Retention of ancestral developmental potential for dentition in the teleost fish Astyanax mexicanus


Meeting Abstract

106.5  Wednesday, Jan. 7 11:15  Retention of ancestral developmental potential for dentition in the teleost fish Astyanax mexicanus JANDZIK, D.; STOCK, D.W.*; University of Colorado, Boulder; Comenius University, Bratislava; University of Colorado, Boulder David.Stock@Colorado.edu

Dentition in ray-finned fishes was ancestrally widespread throughout the oropharyngeal cavity, with a predominant evolutionary trend being tooth loss in the central region and retention in anterior and posterior ones. Reversal of this trend is rare but has occurred in a number of groups. We showed previously that competence to respond to transgenic overexpression of a tooth initiation signal (the TNF family ligand Ectodysplasin – Eda) with the production of ectopic teeth is limited to the posterior pharynx of the zebrafish. This result is consistent with the evolutionary conservation of tooth location in the order Cypriniformes, to which the zebrafish belongs.
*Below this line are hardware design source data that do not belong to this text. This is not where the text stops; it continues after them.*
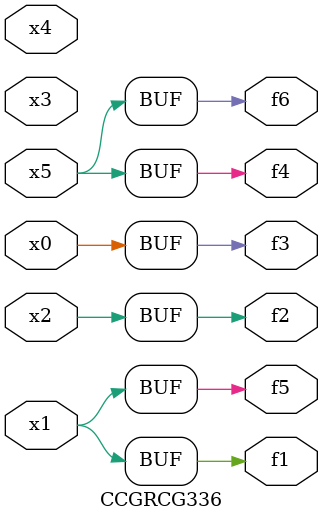
<source format=v>
module CCGRCG336(
	input x0, x1, x2, x3, x4, x5,
	output f1, f2, f3, f4, f5, f6
);
	assign f1 = x1;
	assign f2 = x2;
	assign f3 = x0;
	assign f4 = x5;
	assign f5 = x1;
	assign f6 = x5;
endmodule

</source>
Here we show that similar overexpression of Eda in the Mexican Tetra (Astyanax mexicanus), a member of the related order Characiformes, results in the appearance of ectopic teeth in the central oropharynx, both on anterior gill arches and on several bones of the palate. Among these latter bones are ones that variably bear teeth in characiforms, as well as others on which teeth have been regained after long absence in some advanced spiny-rayed fishes (Acanthopterygii). Our results suggest variable retention of the developmental potential for dentition among lineages of fishes. In addition, they implicate alterations in Eda signaling in the loss and reappearance of teeth in vertebrate evolution.